PT, TAP, CTT, EGF, EDP, REN, GALP, ANA, Caixa Seguros, ENVC. Mais de uma mão-cheia de empresas públicas privatizadas pelo anterior Governo PSD/CDS. Com a alteração da correlação de forças no Parlamento, foi possível reverter parcialmente a privatização da TAP. Nas restantes, os acionistas continuam a distribuir lucros enquanto as populações e os trabalhadores pagam a fatura. Até aqui nada de novo na história das privatizações, mas interessa recuperar o caso da Fidelidade Seguros, ex-grupo CGD. Em 2014, o grupo chinês Fosun adquiriu cerca de 85% do seu capital e logo foi anunciado o objetivo, entre outros, de venda dos imóveis da sua carteira. A partir de 2015, o novo acionista impôs a renegociação dos contratos de arrendamento dos inquilinos desses imóveis, encurtando a sua duração e aumentando o valor das rendas. Em Santo António dos Cavaleiros, no concelho de Loures, a Fidelidade Seguros é proprietária de três (grandes) torres de apartamentos. Nelas vivem mais de 150 famílias. Dessas cerca de 400 pessoas, muitas moram lá desde há décadas, grande parte é idosa. Num dos blocos, mais de 70% dos seus moradores terão mais de 70 anos, alguns acamados e com problemas de saúde. Alguns foram recentemente notificados da não renovação do contrato e da obrigação de nos próximos 120 dias entregar as chaves dos apartamentos.
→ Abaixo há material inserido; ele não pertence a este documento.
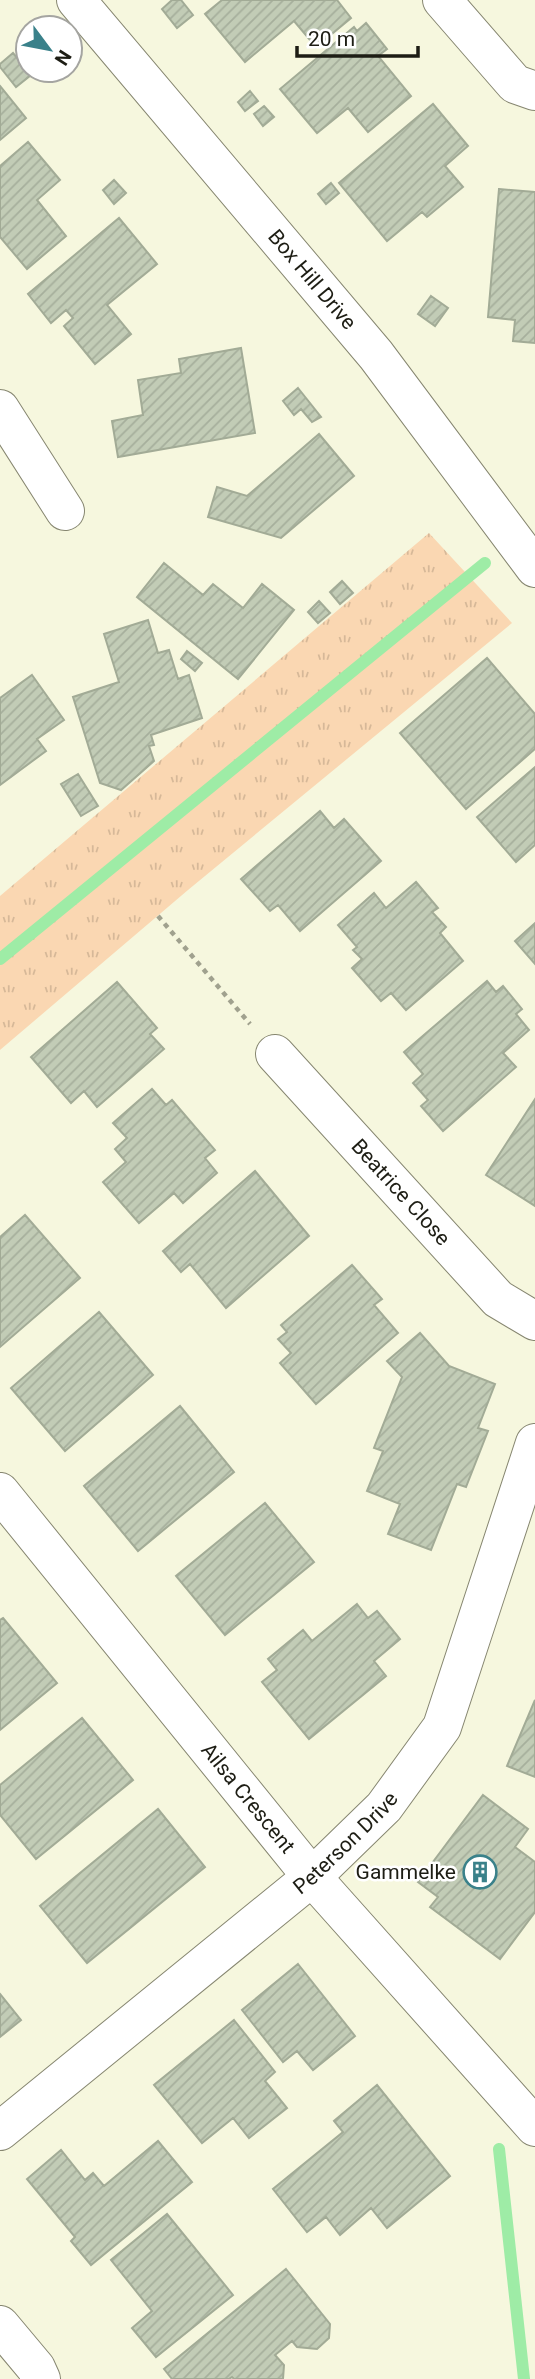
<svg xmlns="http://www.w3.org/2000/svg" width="535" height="2379" font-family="Roboto,sans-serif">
<defs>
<pattern id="park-tufts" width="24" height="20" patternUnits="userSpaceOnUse" patternTransform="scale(1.75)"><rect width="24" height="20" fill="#fad7b2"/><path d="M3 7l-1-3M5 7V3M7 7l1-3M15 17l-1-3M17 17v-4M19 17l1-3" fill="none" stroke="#d6b898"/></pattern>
<pattern id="building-hatch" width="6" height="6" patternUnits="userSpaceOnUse" patternTransform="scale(1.75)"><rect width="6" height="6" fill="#c2ccb6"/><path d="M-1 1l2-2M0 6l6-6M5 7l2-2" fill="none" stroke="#a6af9c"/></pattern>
</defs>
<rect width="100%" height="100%" fill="#f6f7de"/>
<path fill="url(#park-tufts)" d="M429,533L512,623L188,890L0,1050V896Z"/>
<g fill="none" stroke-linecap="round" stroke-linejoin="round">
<path stroke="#9eeca6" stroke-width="12" d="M0,959L485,563
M499,2149L524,2379"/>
</g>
<path fill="url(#building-hatch)" stroke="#a2ab96" stroke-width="2" d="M172,0H181L193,15L177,28L162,9Z
M222,0H337L351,18L316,47L294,21L245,62L205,14Z
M366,23L387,49L378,56L411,96L368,132L348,108L317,133L280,89L354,27L357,31Z
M13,53L31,75L16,87L0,67V64Z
M0,86L26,118L0,140Z
M250,91L258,101L245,111L238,102Z
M433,104L468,146L445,166L463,187L427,217L422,212L387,241L339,183Z
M264,106L274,117L263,126L254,114Z
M28,142L60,180L37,200L66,236L27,269L0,237V166Z
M114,180L126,193L114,204L103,190Z
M331,183L339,193L326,204L318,194Z
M499,189L535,192V343L513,341L515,320L488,317Z
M119,218L157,264L107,305L131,334L95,364L64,326L73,318L66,310L51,323L28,294Z
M431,296L448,308L435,326L418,314Z
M241,348L255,433L118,457L112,421L143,415L138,380L181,373L179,359Z
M298,388L321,417L312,422L301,409L294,415L283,401Z
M319,434L354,476L281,538L208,517L217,487L247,496Z
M164,563L203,595L213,584L243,608L262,584L294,610L238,679L137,597Z
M342,581L353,593L340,604L330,592Z
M319,601L330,613L318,623L308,612Z
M148,620L158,653L169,650L178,679L189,675L202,718L151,735L154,745L149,746L154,761L121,790L100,783L73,697L119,682L104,634Z
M187,651L202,663L195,671L181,659Z
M487,658L535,714V749L466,809L400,733Z
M32,675L64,720L37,739L46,751L0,785V698Z
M535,767V845L516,862L477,817Z
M78,774L98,806L81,816L61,784Z
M320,811L334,828L344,819L381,861L300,931L278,905L270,911L241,879Z
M416,882L438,908L432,912L446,927L440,933L463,961L406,1010L391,993L381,1001L352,968L362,959L353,950L357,947L338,925L374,893L386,908Z
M535,923V964L515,941Z
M487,981L496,992L503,986L522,1009L516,1014L529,1030L503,1053L516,1067L443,1131L421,1106L428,1100L413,1083L423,1074L404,1052Z
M117,982L157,1028L150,1034L164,1049L97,1107L84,1091L71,1103L31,1057Z
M152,1089L166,1105L172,1100L215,1150L205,1158L217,1173L183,1203L174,1193L139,1223L103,1182L126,1162L115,1149L127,1138L113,1123Z
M535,1099V1206L486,1175Z
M255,1171L309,1236L226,1308L190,1264L181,1272L163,1251Z
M25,1215L80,1278L0,1347V1237Z
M352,1265L382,1299L374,1305L398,1333L316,1404L280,1363L291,1353L278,1339L287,1332L281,1325Z
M99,1312L153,1375L65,1451L11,1388Z
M420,1333L449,1366L495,1384L478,1428L488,1431L466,1487L457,1484L431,1550L388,1534L400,1504L367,1491L383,1451L374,1448L402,1377L387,1361Z
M180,1406L234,1472L138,1551L84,1486Z
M265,1503L314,1562L225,1635L176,1576Z
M357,1604L368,1618L377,1611L400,1639L374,1661L386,1676L309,1739L262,1682L277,1670L268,1659L303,1630L312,1641Z
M3,1618L57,1683L0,1730V1620Z
M535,1700V1777L507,1766Z
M82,1718L133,1780L36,1859L0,1815V1785Z
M483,1795L528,1829L515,1847L535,1862V1912L500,1959L430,1907L438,1897L418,1882Z
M158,1809L205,1867L87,1963L40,1906Z
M298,1964L355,2036L313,2070L297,2051L283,2062L242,2010Z
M0,1994L21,2020L0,2037Z
M234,2020L275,2072L265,2081L287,2108L249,2138L233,2118L202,2143L154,2085Z
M377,2085L450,2176L387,2228L371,2208L340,2235L326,2217L307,2232L273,2189L343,2132L334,2121Z
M158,2141L192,2182L91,2265L71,2241L75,2237L27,2179L61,2150L85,2180L93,2173L104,2186Z
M167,2214L233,2295L156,2357L132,2328L152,2311L111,2260Z
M286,2269L330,2324L329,2338L317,2349L297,2347L292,2341L275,2355L284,2365L283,2379H234L232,2377L229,2379H172L164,2369Z"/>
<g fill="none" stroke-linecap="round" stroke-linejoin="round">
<defs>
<g id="minor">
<path id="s1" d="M76,0L376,355L535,568"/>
<path d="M442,0L515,84L535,91"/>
<path d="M0,409L65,511"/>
<path id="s2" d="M275,1054L498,1299L535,1321"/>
<path id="s3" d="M0,1492L312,1877L535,2127"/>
<path id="s4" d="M0,2131L312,1877L384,1807L442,1727L535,1443"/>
<path d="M0,2325L36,2368L41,2379"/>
</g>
</defs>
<use href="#minor" stroke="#868670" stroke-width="40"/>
<path stroke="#a0a18e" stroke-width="4.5" stroke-dasharray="5 5" stroke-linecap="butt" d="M158,916L250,1024"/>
<use href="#minor" stroke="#fff" stroke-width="38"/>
</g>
<defs>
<symbol id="building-ring" viewBox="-11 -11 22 22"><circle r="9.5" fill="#fff" stroke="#3a818a" stroke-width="1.5"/><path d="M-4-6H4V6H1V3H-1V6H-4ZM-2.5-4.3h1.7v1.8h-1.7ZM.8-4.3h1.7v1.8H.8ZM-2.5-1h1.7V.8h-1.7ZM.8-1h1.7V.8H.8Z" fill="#3a818a"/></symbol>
</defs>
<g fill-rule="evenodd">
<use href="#building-ring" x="461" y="1853" width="38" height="38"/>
</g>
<g text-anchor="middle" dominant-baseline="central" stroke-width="5" stroke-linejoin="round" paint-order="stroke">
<g font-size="21" fill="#1d1d14" stroke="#fff">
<text stroke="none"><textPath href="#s1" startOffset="366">Box Hill Drive</textPath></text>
<text stroke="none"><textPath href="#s2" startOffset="187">Beatrice Close</textPath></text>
<text stroke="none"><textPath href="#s3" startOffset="394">Ailsa Crescent</textPath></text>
<text stroke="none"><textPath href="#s4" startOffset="450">Peterson Drive</textPath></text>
</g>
<g font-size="21" fill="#1d1d14" stroke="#fff" text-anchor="end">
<text x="456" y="1872">Gammelke</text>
</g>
</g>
<g transform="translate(49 49) rotate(122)"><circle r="33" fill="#ffffff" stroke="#a5a5a1" stroke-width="2"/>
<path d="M0-5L12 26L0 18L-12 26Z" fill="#3a818a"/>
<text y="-10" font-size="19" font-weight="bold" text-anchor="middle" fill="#1d1d14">N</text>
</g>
<path d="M297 46v10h121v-10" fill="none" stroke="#1d1d14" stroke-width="3.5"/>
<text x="308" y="46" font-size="21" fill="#1d1d14" stroke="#ffffff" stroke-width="5" paint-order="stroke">20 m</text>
</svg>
Um parêntesis. Recuemos ao ano de 2012, porque estas coisas não caem do céu e geralmente são oferecidas por governos dedicados. A então ministra Assunção Cristas desenhou uma lei do arrendamento urbano para despejar moradores. A lei aprovada por PSD e CDS tinha à data (e tem ainda em 2018) a finalidade de transformar a necessidade e o direito das pessoas a ter uma casa num negócio cada vez mais especulativo e lucrativo. Passado pouco mais de um mês da sua entrada em vigor, a média foi de 11 despejos por dia. Esta dinâmica de despejo e de aumento escandaloso de preços é assustadora, tem provado que veio para ficar e alarga diariamente a sua zona de influência. Parêntesis fechado.
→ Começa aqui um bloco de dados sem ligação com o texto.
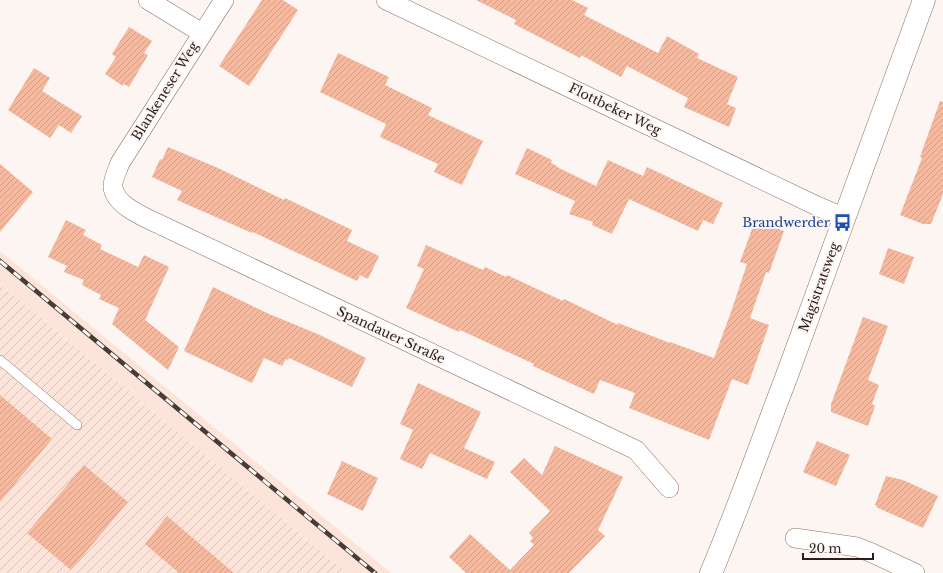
<svg xmlns="http://www.w3.org/2000/svg" width="943" height="573" font-family="'Libre Baskerville',serif">
  <style>
    .built { fill: #fde4da }
    .industrial { fill: url(#industrial-furrows) }
    .building { fill: url(#building-hatch) }
    .lines { fill: none; stroke-linecap: round; stroke-linejoin: round }
    .lane-casing { stroke: #8d7063; stroke-width: 10 }
    .street-casing { stroke: #8d7063; stroke-width: 20 }
    .secondary-casing { stroke: #8d7063; stroke-width: 23 }
    .lane { stroke: #fff; stroke-width: 9 }
    .street { stroke: #fff; stroke-width: 19 }
    .secondary { stroke: #fff; stroke-width: 22 }
    .rail-casing { stroke: #473c37; stroke-width: 4.5 }
    .rail { stroke: #fcf5f2; stroke-width: 3; stroke-dasharray: 9; stroke-linecap: butt }
    .labels { text-anchor: middle; dominant-baseline: central; stroke-width: 4; stroke-linejoin: round; paint-order: stroke }
    .street-label { font-size: 13px; fill: #2b1f1a; stroke: #fcf5f2 }
    .transit-label { font-size: 13px; fill: #164399; stroke: #fcf5f2; text-anchor: end }
  </style>
  <defs>
    <pattern id="industrial-furrows" width="10" height="10" patternUnits="userSpaceOnUse"><rect width="10" height="10" fill="#fde4da"/><path d="M-1 1l2-2M0 10L10 0M9 11l2-2" fill="none" stroke="#d9c3ba"/></pattern>
    <pattern id="building-hatch" width="6" height="6" patternUnits="userSpaceOnUse"><rect width="6" height="6" fill="#f4b99f"/><path d="M-1 1l2-2M0 6l6-6M5 7l2-2" fill="none" stroke="#d19f88"/></pattern>
  </defs>
  <rect width="100%" height="100%" fill="#fcf5f2"/>
  <path class="built" d="M0,251L391,573H347L0,284Z"/>
  <path class="industrial" d="M0,284L347,573H0Z"/>
  <path class="building" d="M262,0H283L298,10L249,86L219,66Z
    M476,0H572L588,8L584,15L658,53L667,36L699,54L697,58L738,77L727,104L736,108L729,127L684,107L688,98L627,66L621,77L581,55L580,58L514,24L516,20Z
    M129,27L152,41L144,53L148,55L129,87L124,84L123,86L105,74L116,57L112,54Z
    M338,53L389,77L385,85L432,108L428,115L483,141L462,185L434,172L438,164L380,137L386,124L320,92Z
    M34,68L50,78L42,91L82,116L71,133L59,125L50,138L8,110Z
    M940,101L943,102V194L931,224H923L900,215L922,158L920,157Z
    M168,147L218,168L284,200L285,198L352,230L347,241L379,256L368,279L360,275L357,281L253,232L252,233L177,200L182,191L152,177L160,159L162,160Z
    M527,148L552,160L551,163L557,166V167L596,186L608,160L643,176L647,167L723,203L713,224L703,220L698,231L629,199L612,234L592,225L593,222L569,214L575,201L515,174Z
    M0,164L33,192L0,232Z
    M66,220L86,230L83,235L102,245L100,249L138,267L144,255L169,267L145,320L179,347L168,370L112,324L119,308L99,299L101,295L82,285L84,280L64,272L67,266L48,257Z
    M755,221L784,231L769,273L766,272L750,318L769,325L748,385L732,379L709,440L629,408L635,393L600,380L594,394L533,366L534,364L460,330L459,332L406,308L424,269L417,266L426,245L483,270L485,267L506,277L507,275L563,301L564,299L618,325V323L670,343V342L714,358L731,312L747,264L740,262Z
    M888,248L914,257L904,284L879,274Z
    M213,287L269,314L320,335L366,358L352,387L289,358L288,360L286,359L282,366L264,358L252,383L184,351Z
    M863,317L888,326L868,380L879,385L872,404L875,406L868,426L831,412V404Z
    M418,383L481,412L464,448L495,462L487,479L430,453L422,469L400,459L413,430L400,424Z
    M0,395L52,439L0,502Z
    M817,441L850,455L836,486L803,472Z
    M555,446L623,477L598,530L605,536L569,573H466L449,557L470,534L510,570L534,545L530,541L533,538L529,533L550,511L510,472L524,458L542,475Z
    M342,461L378,478L363,511L327,494Z
    M84,465L128,502L71,570L27,533Z
    M886,476L903,480L938,496L923,528L876,507L877,506L875,505Z
    M167,516L234,573H179L145,544Z"/>
  <g class="lines">
    <defs>
      <path id="lane" d="M0,360L77,425"/>
      <path id="street" d="M148,0L202,33
        M224,0L120,163C118,169 112,181 113,187C115,207 149,219 165,227L636,450L669,488
        M386,0L817,206L845,218
        M795,538L857,547L872,553L915,573"/>
      <path id="secondary" d="M711,573C738,509 761,443 786,378C832,252 878,126 924,0"/>
    </defs>
    <use href="#lane" class="lane-casing"/>
    <use href="#street" class="street-casing"/>
    <use href="#secondary" class="secondary-casing"/>
    <use href="#lane" class="lane"/>
    <use href="#street" class="street"/>
    <use href="#secondary" class="secondary"/>
    <defs>
      <path id="rail" d="M0,261L375,573"/>
    </defs>
    <use href="#rail" class="rail-casing"/>
    <use href="#rail" class="rail"/>
  </g>
  <defs>
    <symbol id="bus-bare" viewBox="-9 -9 18 18"><path d="M-5-6H5V4H4V6H2V4H-2V6H-4V4H-5ZM-3.5-4V0h7V-4ZM-3.5 1.2v1.5H-2V1.2ZM2 1.2v1.5H3.5V1.2Z" fill="#1a4fb4" stroke="#fcf5f2" stroke-width="2.5" paint-order="stroke"/></symbol>
  </defs>
  <g fill-rule="evenodd">
    <use href="#bus-bare" x="830" y="210" width="25" height="25"/>
  </g>
  <g class="labels">
    <g class="street-label">
      <text transform="translate(165 91) rotate(-58)">Blankeneser Weg</text>
      <text transform="translate(615 109) rotate(26)">Flottbeker Weg</text>
      <text transform="translate(819 287) rotate(-70)">Magistratsweg</text>
      <text transform="translate(391 335) rotate(25)">Spandauer Straße</text>
    </g>
    <g class="transit-label">
      <text x="830" y="222">Brandwerder</text>
    </g>
  </g>
  <path d="M803 553v6h70v-6" fill="none" stroke="#2b1f1a" stroke-width="2"/>
  <text x="809" y="553" font-size="12" fill="#2b1f1a" stroke="#fcf5f2" stroke-width="3" paint-order="stroke">20 m</text>
</svg>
Não será difícil imaginar com que preocupação e ansiedade os moradores têm vivido estes dias, sem saber como será o futuro e com consciência de que adiar o despejo não tranquiliza. A gravidade da situação não pode ser reduzida a um mero conflito entre senhorio e inquilinos.
O Governo pode e deve intervir desde já para travar estes despejos. Mas pode e deve também o Parlamento, designadamente o PS, aprovar a proposta do PCP de revogação da lei dos despejos. Em 2016, por proposta do PCP, foi aprovado um conjunto de alterações cirúrgicas à lei, que permitiu evitar por mais algum tempo os despejos dos moradores abrangidos pelo regime transitório, mas não evita os despejos.
O drama destas famílias em Santo António dos Cavaleiros prova, infelizmente, a urgência em despejar o pensamento de Cristas da lei do arrendamento e cumprir o artigo 65º da Constituição. O PCP já respondeu com proposta, da parte dos seus autores (PSD e CDS) não esperamos novidade, veremos se o PS desperdiça uma segunda oportunidade para revogar esta lei injusta e defender o direito à habitação para todos.